The Tiger's Stripes


A technical blog on math, computer science, and game theory.

Author: Bo Waggoner RSS feed

Divergences and Value of Information

Posted: 2016-10-07.

This is a follow-up to generalized entropies and the value of information, where we discussed how value of information connects to generalized entropies. Here, we'll connect both to Bregman divergences, filling in a third side of the triangle.

The goal is to complete a set of three equivalent but intuitively distinct answers to the question:

How do we measure the amount of information conveyed by a signal (random variable) $A$?

Our answer, for a given decisionmaker, is three equivalent ways to measure amount or value of information.

Informal equivalence. A decisionmaker can be captured by a value-of-information function, a divergence, and an entropy function such that:

Very valuable information (according to your utility function) moves your beliefs a large distance (according to your divergence measure) and also reduces a lot of uncertainty (according to your entropy measure).


Change Your Mind

Imagine for a moment you're a perfect Bayesian reasoner. ("Imagine? what does he mean imagine?")

You have a belief $p$ about some fact or event, e.g. whether My Favorite Sports Team wins the Big-O Derby Cup this year. Then you get a piece of new information -- maybe their star player injured her lateralus. How much does your belief change?

We can measure such a change with a distance function $D(q,p)$ from your posterior belief $q$ to your prior belief $p$. For example, you might use KL-divergence $KL(q,p) = \sum_x q(x) \log \frac{q(x)}{p(x)}$.

A nice generalization of KL-divergence is the Bregman divergence corresponding to a convex function $G$, namely \[ D_G(q,p) := G(q) - LA(p,q) \] where $LA(p,q)$ is not a city but a linear approximation: \[ LA(p,q) = G(p) + \langle G'(p), q-p \rangle . \] The KL-divergence is a special case corresponding to the function $-H(p) = \sum_x p(x) \log p(x)$.
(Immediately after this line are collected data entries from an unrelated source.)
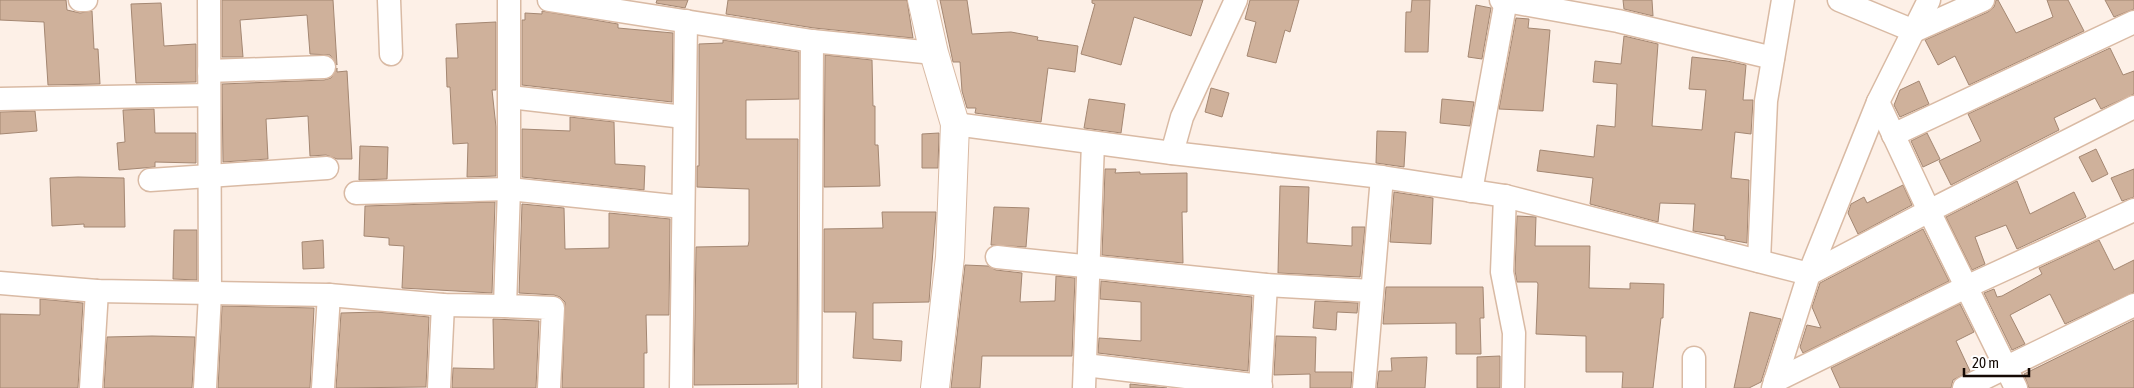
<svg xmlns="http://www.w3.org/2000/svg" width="2134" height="388" font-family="'Asap Condensed',sans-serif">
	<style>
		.building { fill: #cfb19b; stroke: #a48772 }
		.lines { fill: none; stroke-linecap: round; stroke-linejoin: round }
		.minor-casing { stroke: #d9baa4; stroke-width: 25 }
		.tertiary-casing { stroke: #d9baa4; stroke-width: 30 }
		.minor { stroke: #fff; stroke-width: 22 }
		.tertiary { stroke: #fff; stroke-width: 28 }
	</style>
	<rect width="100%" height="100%" fill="#fdf0e7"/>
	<g class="building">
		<polygon points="0,0 66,0 67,10 80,13 92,11 94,49 98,49 100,84 48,85 44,22 0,20"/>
		<polygon points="222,0 333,0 337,65 330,55 310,54 307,15 240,20 243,57 222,57"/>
		<polygon points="657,0 688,0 685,8 656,3"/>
		<polygon points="728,0 907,0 913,38 814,28 726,14"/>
		<polygon points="940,0 967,0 972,34 1011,32 1038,37 1037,40 1078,46 1075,72 1048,68 1041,122 975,113 976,108 967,108 962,91 960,62 953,62"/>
		<polygon points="1092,0 1203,0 1191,36 1134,17 1121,65 1081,54 1095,4 1092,3"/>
		<polygon points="1250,0 1299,0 1290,32 1285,30 1276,63 1247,56 1256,22 1245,19"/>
		<polygon points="1412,0 1430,0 1428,52 1405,52 1406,12 1411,12"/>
		<polygon points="1623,0 1652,0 1653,16 1624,9"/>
		<polygon points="1996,0 1998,0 2016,33 2053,17 2047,0 2068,0 2084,31 1969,85 1955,56 1938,65 1925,40 1988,12 1994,7"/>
		<polygon points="2105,0 2134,0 2134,9 2114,17"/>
		<polygon points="161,3 164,46 196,44 196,82 136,83 131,4"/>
		<polygon points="1476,5 1491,8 1482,59 1468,57"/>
		<polygon points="542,11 618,24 618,28 673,33 672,102 522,85 522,20 525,20 525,13 542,14"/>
		<polygon points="1516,18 1529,19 1528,28 1550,30 1543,111 1499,109"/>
		<polygon points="496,22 496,90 492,90 496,127 496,176 467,177 468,143 453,144 450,87 447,87 446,58 458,58 456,24"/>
		<polygon points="1624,36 1658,44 1652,126 1702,130 1706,90 1689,89 1692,57 1727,61 1746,65 1743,100 1753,100 1751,134 1735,132 1731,178 1749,180 1747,243 1725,239 1725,236 1693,231 1695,204 1660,203 1658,222 1590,204 1593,178 1537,171 1540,150 1594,157 1597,125 1615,127 1617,84 1593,82 1595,61 1621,64"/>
		<polygon points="723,40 799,52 799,99 746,100 746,139 798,139 797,384 694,385 696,247 748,246 749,241 749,189 697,187 697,166 699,166 699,44 723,43"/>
		<polygon points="2110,48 2123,75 2134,71 2134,94 2101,109 2095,98 2054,118 2059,130 1951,185 1939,161 1981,141 1968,114"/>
		<polygon points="825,55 872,60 873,106 875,106 875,145 878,145 880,186 824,187"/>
		<polygon points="337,68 337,72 347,71 352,159 337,159 326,155 310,156 308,116 266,119 268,159 223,162 222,84 324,80 331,78"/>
		<polygon points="1919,81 1929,104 1900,117 1894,105 1900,90"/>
		<polygon points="1211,88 1229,93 1222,117 1205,112"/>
		<polygon points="1089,99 1125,104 1121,133 1084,128"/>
		<polygon points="1442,99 1474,102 1470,126 1440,123"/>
		<polygon points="154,109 155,133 196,133 196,163 155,162 155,167 119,170 117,143 125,142 123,110"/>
		<polygon points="35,111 37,131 0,134 0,112"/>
		<polygon points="570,117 614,122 615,164 645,166 644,190 522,177 522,129 570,131"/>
		<polygon points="1377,131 1406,132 1404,167 1376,163"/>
		<polygon points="939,133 938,168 922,168 922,134"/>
		<polygon points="1927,133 1940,159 1923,167 1911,141"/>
		<polygon points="360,146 388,147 387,179 359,180"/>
		<polygon points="2096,149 2108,174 2092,182 2079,157"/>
		<polygon points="1105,169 1116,169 1115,173 1140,172 1140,174 1187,173 1187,212 1182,212 1183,263 1102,255"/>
		<polygon points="2134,169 2134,197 2122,201 2111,178"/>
		<polygon points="78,177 124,178 125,227 84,227 84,224 52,226 50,178"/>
		<polygon points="2017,181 2030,214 2074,192 2086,217 2017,249 2006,225 1975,237 1985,264 1972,270 1946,217"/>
		<polygon points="1903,185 1912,205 1858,234 1848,213 1851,204 1864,197 1867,203"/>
		<polygon points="1280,186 1309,187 1307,243 1352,246 1352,227 1365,227 1360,277 1278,273"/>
		<polygon points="1394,192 1433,198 1431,244 1390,242"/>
		<polygon points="495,202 492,293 402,288 404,246 389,245 389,238 364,236 365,206"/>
		<polygon points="522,204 564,208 565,249 609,248 609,213 670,219 669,315 646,315 647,353 644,353 644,388 562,388 565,302 560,297 554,295 519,293"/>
		<polygon points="994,207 1029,208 1026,247 991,245"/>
		<polygon points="882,212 936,212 929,302 873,303 873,339 902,341 901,361 853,358 856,312 824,312 824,229 883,228"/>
		<polygon points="1517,216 1536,217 1535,246 1590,246 1589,288 1630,289 1630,283 1664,284 1663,318 1661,318 1653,388 1622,388 1623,372 1586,372 1586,336 1536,334 1538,284 1537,282 1517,282 1515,271"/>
		<polygon points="1923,229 1949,281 1803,353 1800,347 1807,325 1821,328 1812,307 1820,283"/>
		<polygon points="174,230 197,230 197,280 173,279"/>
		<polygon points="323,240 324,268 303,269 302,242"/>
		<polygon points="2099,240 2114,270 2134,260 2134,292 2065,324 2050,294 2010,315 2025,344 2012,350 1984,293 1994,289 1997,297 2002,296 2042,274 2039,268"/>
		<polygon points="965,265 988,266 996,270 1022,273 1020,302 1055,301 1056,276 1075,278 1072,356 982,356 980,388 951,388"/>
		<polygon points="1101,281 1252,297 1248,371 1098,353 1099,338 1141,341 1141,302 1100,299"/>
		<polygon points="1386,287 1483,287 1484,318 1480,318 1481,354 1456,354 1456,323 1383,324"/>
		<polygon points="40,299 83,303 78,388 0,388 0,314 40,315"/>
		<polygon points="1315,301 1358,303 1357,313 1337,312 1336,330 1313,328"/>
		<polygon points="1960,304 1974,332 1956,341 1970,371 1953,380 1951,388 1840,388 1831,368"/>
		<polygon points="222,306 314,308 310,388 218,388"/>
		<polygon points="377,312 429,317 426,387 336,388 341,313"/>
		<polygon points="1750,312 1781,319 1761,382 1749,388 1734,388"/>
		<polygon points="493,319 539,321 536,388 452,388 453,368 494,369"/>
		<polygon points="2134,320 2134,388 2029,388 2024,374"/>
		<polygon points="152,336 195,337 192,388 104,388 107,337"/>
		<polygon points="1276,336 1316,337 1315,372 1352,372 1351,388 1310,388 1310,374 1274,375"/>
		<polygon points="1500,356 1500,388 1477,388 1477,357"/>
		<polygon points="1427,357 1425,388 1377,388 1379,371 1392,371 1391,358"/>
		<polygon points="1130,384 1167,388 1130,388"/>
	</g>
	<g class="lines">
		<defs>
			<g id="minor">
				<polyline points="80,0 86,0"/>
				<polyline points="389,0 391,54"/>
				<polyline points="509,0 509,189 505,306 553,308 549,388"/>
				<polyline points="549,0 812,41 934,53"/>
				<polyline points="1501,0 1618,21 1773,58"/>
				<polyline points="1839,0 1914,31 1983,0"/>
				<polyline points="209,71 324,67"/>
				<polyline points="510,97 684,117"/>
				<polyline points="0,99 209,95"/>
				<polyline points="955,124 1172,153 1382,177 1505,196 1809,274 1929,211 1878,102"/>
				<polyline points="1893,135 2134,22"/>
				<polyline points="1172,153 1182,117 1236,0"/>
				<polyline points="150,180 327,168"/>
				<polyline points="1471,191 1506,0"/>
				<polyline points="356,193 509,189 683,207"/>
				<polyline points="1505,196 1502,272 1514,333 1513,388"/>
				<polyline points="997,257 1266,285 1372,291"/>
				<polyline points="1759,261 1766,101 1783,0"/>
				<polyline points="0,283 97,291 329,295 443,305 505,306"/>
				<polyline points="1085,365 1261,386"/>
				<polyline points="1775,381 1966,287 2134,210"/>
				<polyline points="91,388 97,291"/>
				<polyline points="205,388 210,294 209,0"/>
				<polyline points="323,388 329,295"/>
				<polyline points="439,388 443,305"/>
				<polyline points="681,388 686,21"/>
				<polyline points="810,388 812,41"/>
				<polyline points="1084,388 1093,143"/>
				<polyline points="1260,388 1266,285"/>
				<polyline points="1364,388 1382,177"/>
				<polyline points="1694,388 1694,358"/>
				<polyline points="1773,388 1809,274 1878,102 1929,0"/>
				<polyline points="1964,388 2134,305"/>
				<polyline points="2016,388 1929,211 2134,107"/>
			</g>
			<polyline id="tertiary" points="922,0 934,53 955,124 950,257 935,388"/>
		</defs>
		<use href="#minor" class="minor-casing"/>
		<use href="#tertiary" class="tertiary-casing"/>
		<use href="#minor" class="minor"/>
		<use href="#tertiary" class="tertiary"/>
	</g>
	<path d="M1964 368v8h65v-8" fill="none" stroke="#150a04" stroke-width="2.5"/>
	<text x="1972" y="368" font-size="15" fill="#150a04" stroke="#ffffff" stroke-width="4" paint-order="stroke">20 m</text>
</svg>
(There are two reasons I'm ordering the arguments as $D_G(q,p)$ rather than $D_G(p,q)$. First, it seems that $D_G(a,b)$ measures in a sense the difference between a "correct" $a$ and an "incorrect" approximation $b$. So it makes more sense to stand at the posterior belief $q$, look back at the prior, and ask how "wrong" it was or how far it "diverged". Second, it meshes with the story I'm about to tell.)


Recap

Recall from generalized entropies and the value of information that a decision problem consists of a utility function $u$ and a random variable $E$. The decisionmaker picks a decision $d$ and gets expected utility $\mathbb{E} u(d, e)$ where $e$ is an outcome of $E$. For instance, $E$ could be whether or not MFS Team wins the Cup this year, and the decision could be what bet to place on them.

The first thing we said was that there exists a convex function $G$ such that, for any distribution $p$ on $E$, the expected utility for acting optimally in the face of that distribution is $G(p)$. We can overload notation by writing $G(E)$ for this same quantity.
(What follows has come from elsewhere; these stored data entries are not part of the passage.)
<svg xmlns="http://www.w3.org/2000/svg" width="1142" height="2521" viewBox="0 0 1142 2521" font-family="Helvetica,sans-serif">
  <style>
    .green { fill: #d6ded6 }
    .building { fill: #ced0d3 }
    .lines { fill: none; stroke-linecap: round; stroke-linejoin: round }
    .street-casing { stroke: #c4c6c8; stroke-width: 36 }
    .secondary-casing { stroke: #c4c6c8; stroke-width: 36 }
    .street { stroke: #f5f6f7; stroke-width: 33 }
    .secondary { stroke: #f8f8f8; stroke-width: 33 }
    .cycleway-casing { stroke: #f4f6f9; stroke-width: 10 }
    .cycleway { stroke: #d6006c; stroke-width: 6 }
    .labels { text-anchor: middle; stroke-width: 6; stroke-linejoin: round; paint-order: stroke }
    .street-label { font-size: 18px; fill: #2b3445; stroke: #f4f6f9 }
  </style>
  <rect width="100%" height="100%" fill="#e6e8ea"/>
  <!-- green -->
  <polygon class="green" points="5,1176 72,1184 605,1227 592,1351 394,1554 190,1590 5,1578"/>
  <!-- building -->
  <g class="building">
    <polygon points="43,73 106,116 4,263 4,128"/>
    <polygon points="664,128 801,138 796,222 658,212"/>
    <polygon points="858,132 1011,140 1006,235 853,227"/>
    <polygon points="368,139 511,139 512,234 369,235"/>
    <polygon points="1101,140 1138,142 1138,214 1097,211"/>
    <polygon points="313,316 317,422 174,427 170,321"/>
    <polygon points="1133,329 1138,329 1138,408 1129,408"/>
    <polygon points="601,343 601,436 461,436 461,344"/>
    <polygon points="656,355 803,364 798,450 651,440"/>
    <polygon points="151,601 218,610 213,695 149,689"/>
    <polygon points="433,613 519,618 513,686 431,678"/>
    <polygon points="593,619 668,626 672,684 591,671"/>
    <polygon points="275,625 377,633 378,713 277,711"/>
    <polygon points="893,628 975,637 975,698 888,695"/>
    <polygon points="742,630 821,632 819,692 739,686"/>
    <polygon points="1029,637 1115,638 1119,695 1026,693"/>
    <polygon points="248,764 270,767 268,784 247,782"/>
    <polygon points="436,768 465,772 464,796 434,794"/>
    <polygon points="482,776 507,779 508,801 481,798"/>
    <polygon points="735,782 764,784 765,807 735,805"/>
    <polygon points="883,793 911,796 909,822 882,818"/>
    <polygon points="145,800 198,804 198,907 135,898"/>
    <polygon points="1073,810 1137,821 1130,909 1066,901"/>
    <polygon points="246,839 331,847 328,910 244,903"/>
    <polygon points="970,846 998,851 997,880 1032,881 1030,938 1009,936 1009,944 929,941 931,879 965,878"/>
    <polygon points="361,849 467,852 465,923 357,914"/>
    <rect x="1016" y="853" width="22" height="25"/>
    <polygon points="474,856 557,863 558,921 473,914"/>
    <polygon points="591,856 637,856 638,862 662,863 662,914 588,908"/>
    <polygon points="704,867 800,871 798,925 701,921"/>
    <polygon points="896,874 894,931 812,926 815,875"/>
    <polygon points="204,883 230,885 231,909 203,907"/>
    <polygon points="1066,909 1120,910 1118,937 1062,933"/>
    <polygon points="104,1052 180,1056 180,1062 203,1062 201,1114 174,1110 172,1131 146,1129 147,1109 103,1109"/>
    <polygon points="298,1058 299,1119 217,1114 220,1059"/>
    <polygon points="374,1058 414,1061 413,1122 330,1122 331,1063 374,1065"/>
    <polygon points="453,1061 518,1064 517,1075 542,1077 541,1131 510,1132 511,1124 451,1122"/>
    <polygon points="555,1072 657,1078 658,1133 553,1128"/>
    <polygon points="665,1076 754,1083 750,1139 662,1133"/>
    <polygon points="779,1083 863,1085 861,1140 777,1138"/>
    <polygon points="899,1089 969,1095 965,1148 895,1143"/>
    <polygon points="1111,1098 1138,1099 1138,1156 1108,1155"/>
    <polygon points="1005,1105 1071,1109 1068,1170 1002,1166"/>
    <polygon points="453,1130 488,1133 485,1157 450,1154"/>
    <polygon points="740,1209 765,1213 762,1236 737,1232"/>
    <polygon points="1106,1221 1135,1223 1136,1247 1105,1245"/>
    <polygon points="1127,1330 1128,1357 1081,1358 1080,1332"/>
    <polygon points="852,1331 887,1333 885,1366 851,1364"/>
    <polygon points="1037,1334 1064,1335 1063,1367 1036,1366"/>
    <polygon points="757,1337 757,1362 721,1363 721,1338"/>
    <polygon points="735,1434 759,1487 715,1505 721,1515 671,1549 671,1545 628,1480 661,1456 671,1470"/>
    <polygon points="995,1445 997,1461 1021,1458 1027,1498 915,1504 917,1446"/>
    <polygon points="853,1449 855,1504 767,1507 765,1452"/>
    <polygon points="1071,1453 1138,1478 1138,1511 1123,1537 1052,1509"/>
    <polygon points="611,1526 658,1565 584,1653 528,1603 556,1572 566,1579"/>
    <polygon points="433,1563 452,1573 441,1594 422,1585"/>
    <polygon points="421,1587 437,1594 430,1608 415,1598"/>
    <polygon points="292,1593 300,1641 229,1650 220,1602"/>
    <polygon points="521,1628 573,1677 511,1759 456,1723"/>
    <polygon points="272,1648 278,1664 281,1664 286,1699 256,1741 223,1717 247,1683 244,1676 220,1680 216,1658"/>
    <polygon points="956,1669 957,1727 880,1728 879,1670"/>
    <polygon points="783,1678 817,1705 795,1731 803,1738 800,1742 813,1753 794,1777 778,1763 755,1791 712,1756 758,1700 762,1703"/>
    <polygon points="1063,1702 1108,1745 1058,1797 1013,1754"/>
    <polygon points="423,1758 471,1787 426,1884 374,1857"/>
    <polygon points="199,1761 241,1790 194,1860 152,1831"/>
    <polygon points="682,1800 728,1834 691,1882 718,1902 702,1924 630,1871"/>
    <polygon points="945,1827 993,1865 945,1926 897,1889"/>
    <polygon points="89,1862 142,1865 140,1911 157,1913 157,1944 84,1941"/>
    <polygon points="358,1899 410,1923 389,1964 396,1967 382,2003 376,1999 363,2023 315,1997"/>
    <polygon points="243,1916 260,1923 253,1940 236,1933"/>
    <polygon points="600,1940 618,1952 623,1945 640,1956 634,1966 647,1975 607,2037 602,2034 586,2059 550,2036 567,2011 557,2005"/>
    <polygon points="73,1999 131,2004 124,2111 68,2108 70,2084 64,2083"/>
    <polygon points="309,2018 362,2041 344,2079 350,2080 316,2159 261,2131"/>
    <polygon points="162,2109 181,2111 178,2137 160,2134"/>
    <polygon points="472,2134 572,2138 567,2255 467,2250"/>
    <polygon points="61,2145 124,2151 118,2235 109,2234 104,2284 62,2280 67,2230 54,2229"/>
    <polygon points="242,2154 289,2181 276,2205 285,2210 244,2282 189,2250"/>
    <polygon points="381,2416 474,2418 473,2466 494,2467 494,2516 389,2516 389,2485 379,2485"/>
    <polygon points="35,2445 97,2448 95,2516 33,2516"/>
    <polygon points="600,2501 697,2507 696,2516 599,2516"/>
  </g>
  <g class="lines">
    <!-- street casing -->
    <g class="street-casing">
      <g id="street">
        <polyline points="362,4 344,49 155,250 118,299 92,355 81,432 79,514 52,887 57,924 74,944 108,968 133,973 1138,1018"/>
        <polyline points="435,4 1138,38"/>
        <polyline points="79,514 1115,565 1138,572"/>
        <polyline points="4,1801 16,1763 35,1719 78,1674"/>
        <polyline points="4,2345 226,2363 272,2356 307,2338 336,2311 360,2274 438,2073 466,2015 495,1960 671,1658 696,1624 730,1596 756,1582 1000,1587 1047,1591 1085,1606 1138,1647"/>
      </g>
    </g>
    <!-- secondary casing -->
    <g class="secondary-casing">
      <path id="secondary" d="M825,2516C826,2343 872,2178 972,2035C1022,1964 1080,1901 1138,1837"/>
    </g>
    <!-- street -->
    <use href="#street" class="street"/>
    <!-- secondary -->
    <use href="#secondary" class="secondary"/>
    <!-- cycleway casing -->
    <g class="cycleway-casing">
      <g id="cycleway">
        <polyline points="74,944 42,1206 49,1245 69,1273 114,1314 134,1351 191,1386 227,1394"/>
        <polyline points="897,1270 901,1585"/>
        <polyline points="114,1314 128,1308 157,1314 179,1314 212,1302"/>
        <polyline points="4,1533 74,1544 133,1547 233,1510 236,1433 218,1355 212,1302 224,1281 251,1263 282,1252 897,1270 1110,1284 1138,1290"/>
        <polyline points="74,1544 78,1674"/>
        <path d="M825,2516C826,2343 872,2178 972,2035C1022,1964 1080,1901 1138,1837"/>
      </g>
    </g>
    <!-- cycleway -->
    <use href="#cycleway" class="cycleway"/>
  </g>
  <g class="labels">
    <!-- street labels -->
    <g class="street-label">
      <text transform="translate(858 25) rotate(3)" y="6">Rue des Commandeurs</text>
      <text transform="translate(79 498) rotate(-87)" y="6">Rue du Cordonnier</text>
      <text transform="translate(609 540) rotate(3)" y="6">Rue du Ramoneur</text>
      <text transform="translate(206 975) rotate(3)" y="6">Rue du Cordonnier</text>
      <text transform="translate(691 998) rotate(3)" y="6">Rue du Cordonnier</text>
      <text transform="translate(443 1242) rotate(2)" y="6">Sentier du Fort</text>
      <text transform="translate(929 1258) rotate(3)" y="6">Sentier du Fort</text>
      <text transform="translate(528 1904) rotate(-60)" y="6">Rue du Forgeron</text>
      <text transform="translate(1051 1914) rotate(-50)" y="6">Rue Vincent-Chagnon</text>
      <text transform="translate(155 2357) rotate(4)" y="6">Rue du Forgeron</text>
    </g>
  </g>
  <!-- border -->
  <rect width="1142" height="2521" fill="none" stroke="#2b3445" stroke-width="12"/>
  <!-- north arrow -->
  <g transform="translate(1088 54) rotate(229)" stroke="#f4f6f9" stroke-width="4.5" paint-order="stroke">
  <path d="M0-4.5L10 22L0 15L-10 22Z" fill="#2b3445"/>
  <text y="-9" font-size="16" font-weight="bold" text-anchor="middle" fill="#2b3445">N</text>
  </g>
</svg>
Then we supposed that the decisionmaker first observes a signal $A$ as a random variable that is correlated with $E$ (such as learning whether or not the star player is injured). We wrote $G(E|A)$ for the expected utility for deciding given access to $A$. So the marginal value of $A$ was measured by $G(E|A) - G(A)$, where $G(E|A) = \mathbb{E}_a G(p_a)$.

Meanwhile, we said that one can use a (generalized) entropy function $F$ to measure the information that $A$ conveys about $E$, which was $F(E) - F(E|A)$. Since I defined generalized entropy functions to simply be concave functions, we have a correspondence between entropies and decision problems via $F = -G$.


Measuring Value By Change

Ok, here's the point.

Fact. Consider any Bregman divergence $D_G$ for convex $G$. Let $p$ be the prior on $E$, $A$ a signal, and $p_a$ the posterior on $E$ given $A=a$.
Then the expected change in posterior belief \[ \mathbb{E}_{a} D_G(p_a, p) \] is equal to the marginal value $G(E|A) - G(E)$, also equal to the reduction in entropy $F(E) - F(E|A)$ for generalized entropy $F = -G$.

Proof. Exercice!

To me, this is interesting/important because it paints the same picture as the previous blog post -- amount of information revealed by a signal -- in a very different light. Hopefully it can lead to actually interesting and useful applications as well, but we'll have to see!